Die Ever Given ist endlich unterwegs nach Europa! Allerdings mit über dreimonatiger Verspätung: Das 400 Meter lange Containerschiff war im März im Suez-Kanal auf Grund gelaufen. Tagelang lag das wolkenkratzergrosse Ungetüm quer im Kanal, Hunderte Schiffe waren blockiert – mit massiven Auswirkungen auf den Welthandel.
Eigentlich wäre die Ever Given bereits seit Ende März wieder fahrtüchtig. Das Schiff und seine Besatzung sassen aber bis gestern im ägyptischen Kanal fest! Der Grund: Behörden und Reederei konnten sich nicht einigen, wer für die Kosten der Blockade aufkommt. Nun also endlich das grosse Aufatmen.
Schon wieder Stau im internationalen Frachthandel
Aber: Dem Welthandel droht durch eine Blockade im chinesischen Frachthafen Yantian bereits neues Ungemach. Ein Corona-Ausbruch unter Hafenarbeitern hat den Containerverkehr im Frühling vorübergehend lahmgelegt. Mittlerweile werden zwar wieder Frachtschiffe abgefertigt – aufgrund strenger Corona-Bestimmungen allerdings auf Sparflamme. Dadurch bilden sich vor dem viertgrössten Containerhafen der Welt massive Staus.
Ein neuer Bericht des Kieler Instituts für Weltwirtschaft kommt nun zum Schluss: Fünf Prozent aller Containerschiff-Kapazitäten weltweit hängen aktuell in China fest. Auch Reto Föllmi (45), der an der Universität St. Gallen zu Aussenhandel forscht, schätzt: «Die Blockade in Yantian ist im Ausmass noch grösser als jene im Suez-Kanal.»
Und zwar besonders für die Schweiz: Yantian liegt zwar fast 10'000 Kilometer Luftlinie entfernt. Doch Föllmi betont: «Die Schweiz mag ein Binnenland sein. Die meisten hierzulande haben den Namen Yantian bis vor kurzem noch nie gehört. Aber wir sind international viel stärker in die Weltwirtschaft eingebunden als andere Länder, auch als unsere europäischen Nachbarn. Daher spüren wir die Blockade stärker.»

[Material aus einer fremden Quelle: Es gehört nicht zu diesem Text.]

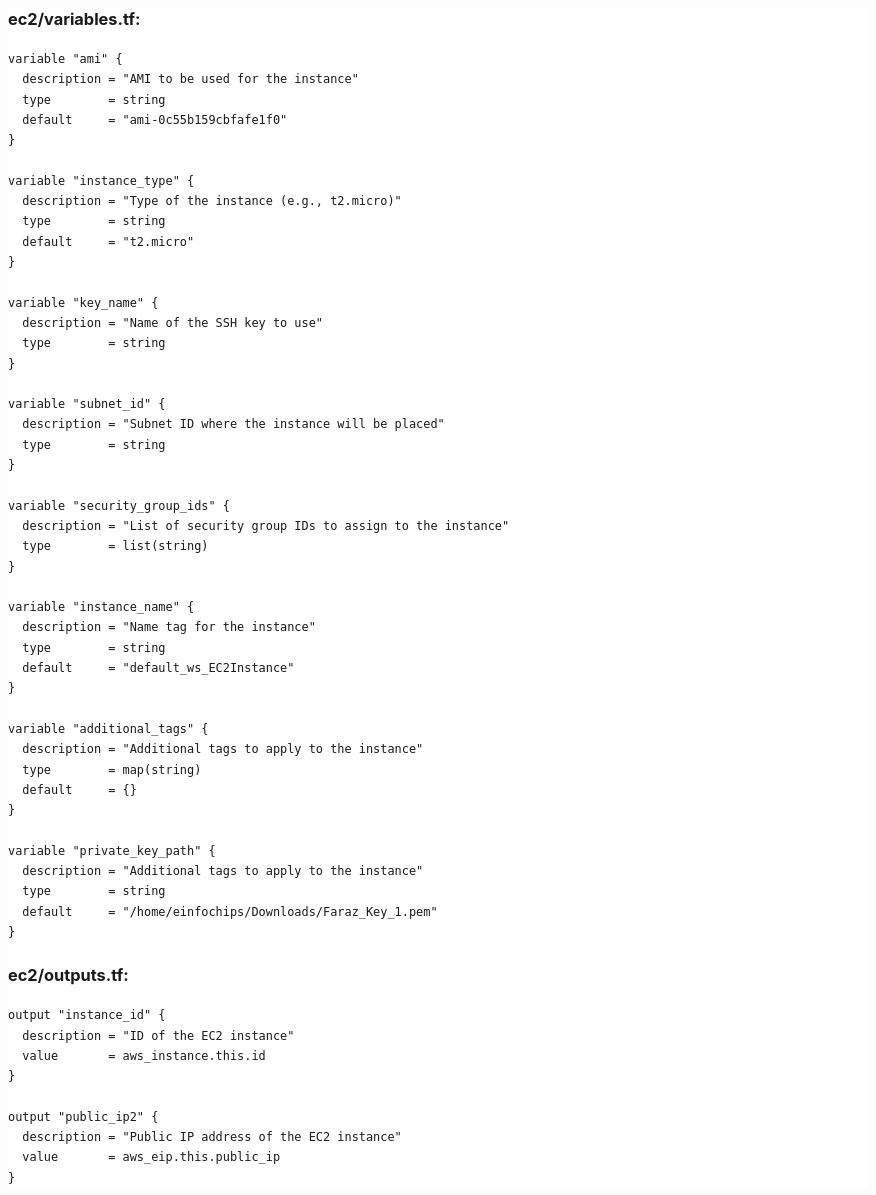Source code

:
 ```
```
### ec2/variables.tf:

```
variable "ami" {
  description = "AMI to be used for the instance"
  type        = string
  default     = "ami-0c55b159cbfafe1f0"
}

variable "instance_type" {
  description = "Type of the instance (e.g., t2.micro)"
  type        = string
  default     = "t2.micro"
}

variable "key_name" {
  description = "Name of the SSH key to use"
  type        = string
}

variable "subnet_id" {
  description = "Subnet ID where the instance will be placed"
  type        = string
}

variable "security_group_ids" {
  description = "List of security group IDs to assign to the instance"
  type        = list(string)
}

variable "instance_name" {
  description = "Name tag for the instance"
  type        = string
  default     = "default_ws_EC2Instance"
}

variable "additional_tags" {
  description = "Additional tags to apply to the instance"
  type        = map(string)
  default     = {}
}

variable "private_key_path" {
  description = "Additional tags to apply to the instance"
  type        = string
  default     = "/home/einfochips/Downloads/Faraz_Key_1.pem"
}
```

### ec2/outputs.tf:
```
output "instance_id" {
  description = "ID of the EC2 instance"
  value       = aws_instance.this.id
}

output "public_ip2" {
  description = "Public IP address of the EC2 instance"
  value       = aws_eip.this.public_ip
}
```
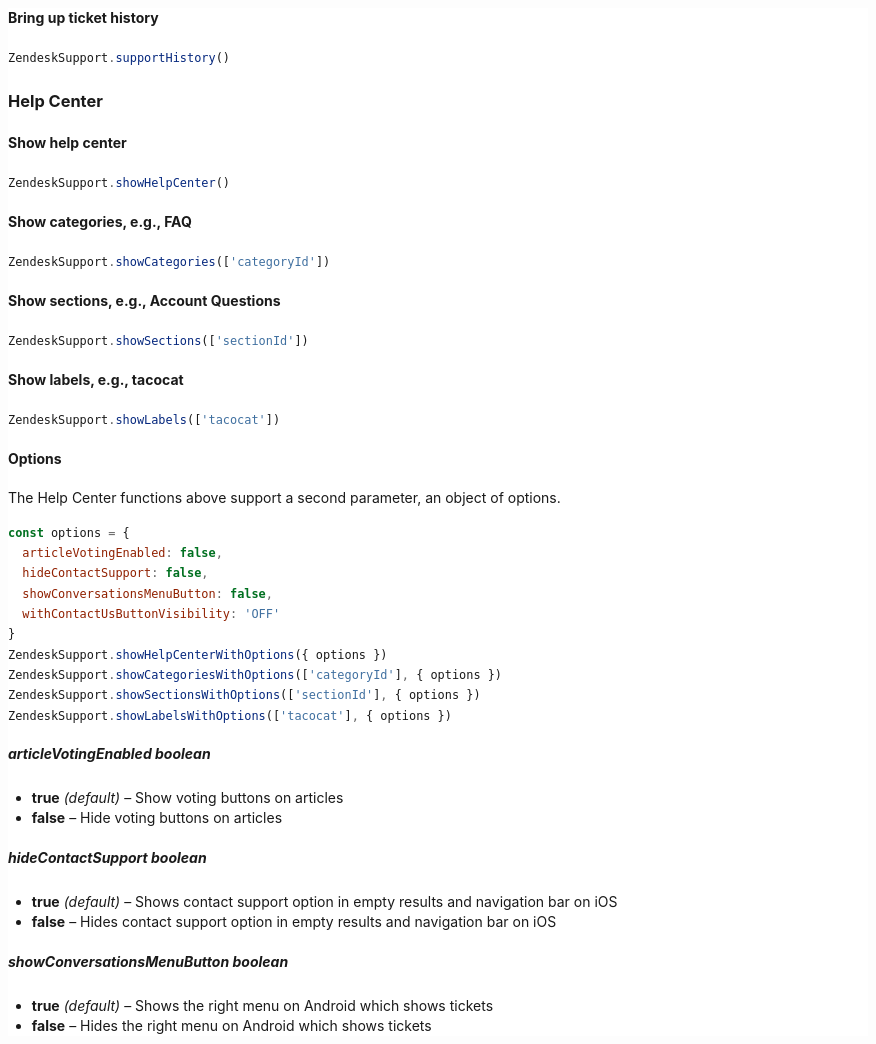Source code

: #### Bring up ticket history
```js
ZendeskSupport.supportHistory()
```

### Help Center

#### Show help center
```js
ZendeskSupport.showHelpCenter()
```

#### Show categories, e.g., FAQ
```js
ZendeskSupport.showCategories(['categoryId'])
```

#### Show sections, e.g., Account Questions
```js
ZendeskSupport.showSections(['sectionId'])
```

#### Show labels, e.g., tacocat
```js
ZendeskSupport.showLabels(['tacocat'])
```

#### Options
The Help Center functions above support a second parameter, an object of options.
```js
const options = {
  articleVotingEnabled: false,
  hideContactSupport: false,
  showConversationsMenuButton: false,
  withContactUsButtonVisibility: 'OFF'
}
ZendeskSupport.showHelpCenterWithOptions({ options })
ZendeskSupport.showCategoriesWithOptions(['categoryId'], { options })
ZendeskSupport.showSectionsWithOptions(['sectionId'], { options })
ZendeskSupport.showLabelsWithOptions(['tacocat'], { options })
```

##### articleVotingEnabled _boolean_
* **true** _(default)_ – Show voting buttons on articles
* **false** – Hide voting buttons on articles

##### hideContactSupport _boolean_
* **true** _(default)_ – Shows contact support option in empty results and navigation bar on iOS
* **false** – Hides contact support option in empty results and navigation bar on iOS

##### showConversationsMenuButton _boolean_
* **true** _(default)_ – Shows the right menu on Android which shows tickets
* **false** – Hides the right menu on Android which shows tickets
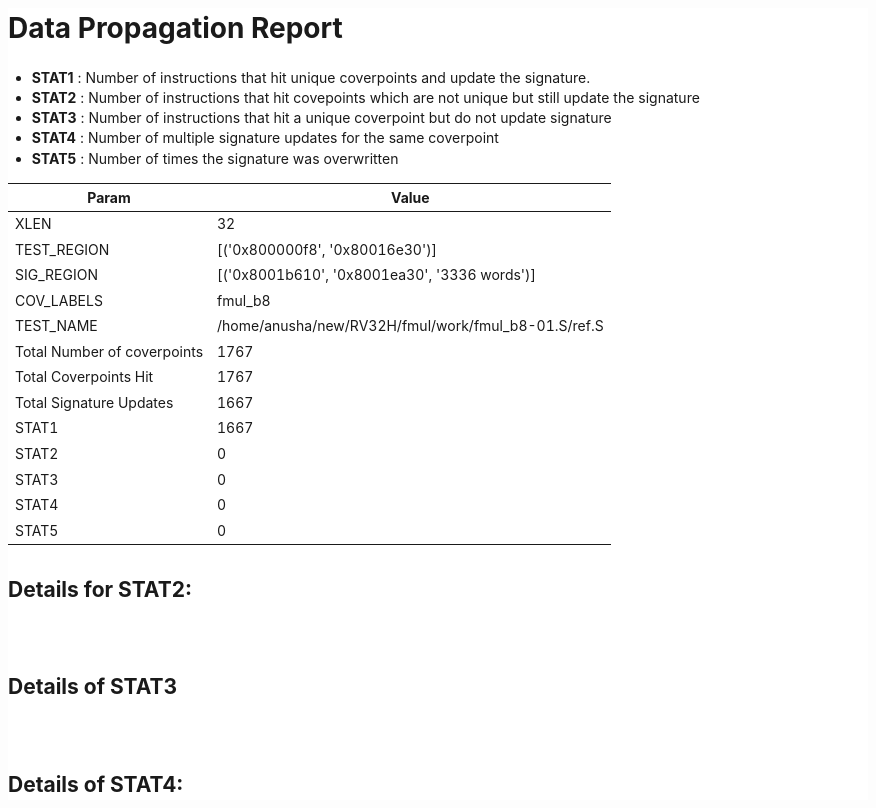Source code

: 
# Data Propagation Report

- **STAT1** : Number of instructions that hit unique coverpoints and update the signature.
- **STAT2** : Number of instructions that hit covepoints which are not unique but still update the signature
- **STAT3** : Number of instructions that hit a unique coverpoint but do not update signature
- **STAT4** : Number of multiple signature updates for the same coverpoint
- **STAT5** : Number of times the signature was overwritten

| Param                     | Value    |
|---------------------------|----------|
| XLEN                      | 32      |
| TEST_REGION               | [('0x800000f8', '0x80016e30')]      |
| SIG_REGION                | [('0x8001b610', '0x8001ea30', '3336 words')]      |
| COV_LABELS                | fmul_b8      |
| TEST_NAME                 | /home/anusha/new/RV32H/fmul/work/fmul_b8-01.S/ref.S    |
| Total Number of coverpoints| 1767     |
| Total Coverpoints Hit     | 1767      |
| Total Signature Updates   | 1667      |
| STAT1                     | 1667      |
| STAT2                     | 0      |
| STAT3                     | 0     |
| STAT4                     | 0     |
| STAT5                     | 0     |

## Details for STAT2:

```


```

## Details of STAT3

```


```

## Details of STAT4:

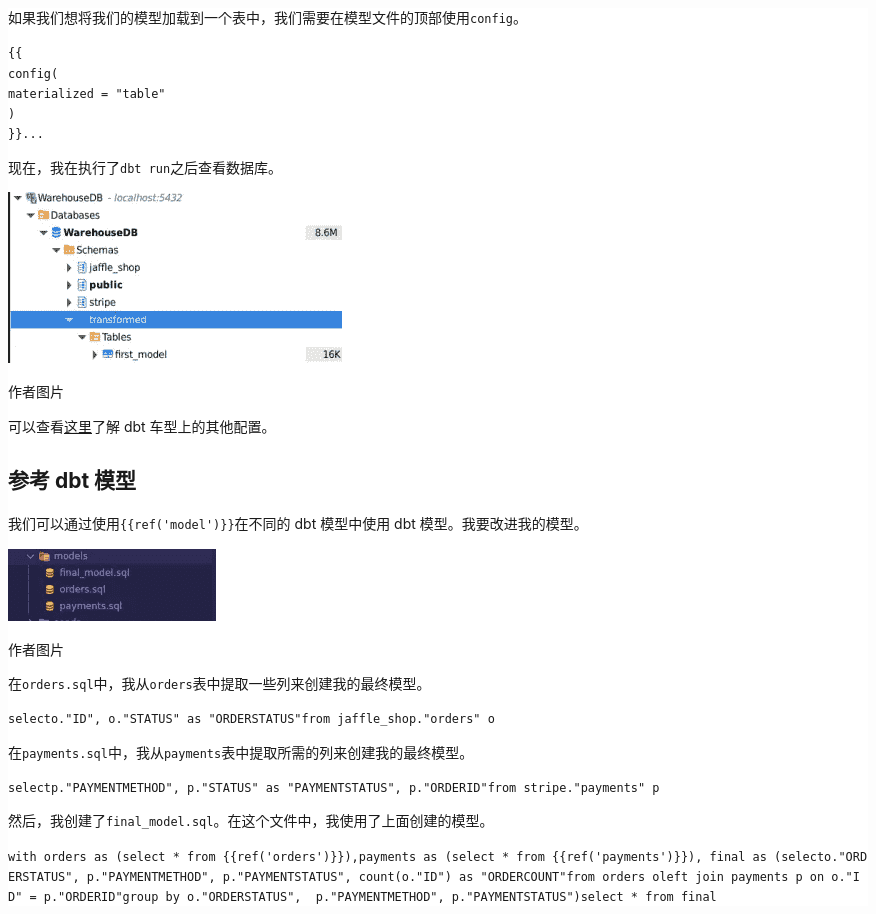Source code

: 如果我们想将我们的模型加载到一个表中，我们需要在模型文件的顶部使用`config`。

```
{{
config(
materialized = "table"
)
}}...
```

现在，我在执行了`dbt run`之后查看数据库。

![](img/73ac4afbe6516311fc6b015394a0f93b.png)

作者图片

可以查看[这里](https://docs.getdbt.com/reference/model-configs)了解 dbt 车型上的其他配置。

## 参考 dbt 模型

我们可以通过使用`{{ref('model')}}`在不同的 dbt 模型中使用 dbt 模型。我要改进我的模型。

![](img/950339754b7338445107694817af49f0.png)

作者图片

在`orders.sql`中，我从`orders`表中提取一些列来创建我的最终模型。

```
selecto."ID", o."STATUS" as "ORDERSTATUS"from jaffle_shop."orders" o
```

在`payments.sql`中，我从`payments`表中提取所需的列来创建我的最终模型。

```
selectp."PAYMENTMETHOD", p."STATUS" as "PAYMENTSTATUS", p."ORDERID"from stripe."payments" p
```

然后，我创建了`final_model.sql`。在这个文件中，我使用了上面创建的模型。

```
with orders as (select * from {{ref('orders')}}),payments as (select * from {{ref('payments')}}), final as (selecto."ORDERSTATUS", p."PAYMENTMETHOD", p."PAYMENTSTATUS", count(o."ID") as "ORDERCOUNT"from orders oleft join payments p on o."ID" = p."ORDERID"group by o."ORDERSTATUS",  p."PAYMENTMETHOD", p."PAYMENTSTATUS")select * from final
```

Es droht die grosse Enttäuschung unter dem Weihnachtsbaum
Betroffen ist etwa die Schweizer Baubranche. Durch Pandemie und Lockdowns kam es zu Produktionsunterbrüchen in chinesischen Fabriken. Diese wirken immer noch nach. Die Blockade in Yantian verschärft die Situation jetzt zusätzlich. Die Folge für Bauunternehmen: Lieferengpässe und Preissteigerungen.
Schweizer Konsumentinnen und Konsumenten hingegen müssen bisher keine Angst vor leeren Regalen im Supermarkt haben, beschwichtigt Föllmi. Zumindest noch nicht. Anders sieht es mit Blick auf das Weihnachtsgeschäft aus. Bis zur Bescherung dauert es zwar noch ein halbes Jahr. Aber die Schweizer Warenhäuser kaufen ihre Produkte bereits jetzt ein, die Lieferketten sind extrem eng getaktet. Wenn die Blockade in China nicht bald behoben ist, droht die grosse Enttäuschung unter dem Weihnachtsbaum.
Ausgerechnet das «Silicon Valley Chinas» ist betroffen
Besonders bei all jenen, die sich ein Handy, Tablet oder Laptop wünschen: Die Metropole Shenzhen, wo der blockierte Frachthafen Yantian liegt, gilt nämlich als Silicon Valley Chinas.
Erik Hofmann (47), Experte für Supply Chain Management an der Universität St. Gallen, rät: «Wer es auf ein ganz spezielles Weihnachtsgeschenk abgesehen hat, sollte das jetzt schon einkaufen. Andernfalls ist nicht sichergestellt, dass das Produkt kurzfristig erhältlich ist.»
Immerhin: Logistik-Unternehmen können ihre Fracht auch auf den Luft- oder Landweg umsatteln, falls die Blockade des chinesischen Hafens noch länger andauert. Doch ein Transport per Flugzeug ist mindestens zehnmal teurer als per Schiff, erläutert Hofmann. Kommt dazu: «Ein Schiffscontainer kann nicht einfach in ein Flugzeug verladen werden. Die Waren müssen erst in einen anderen Container umgeladen werden. Das braucht Zeit – und kostet Geld.»
Gut möglich also, dass wir die chinesische Hafenblockade hierzulande bald im eigenen Portemonnaie spüren.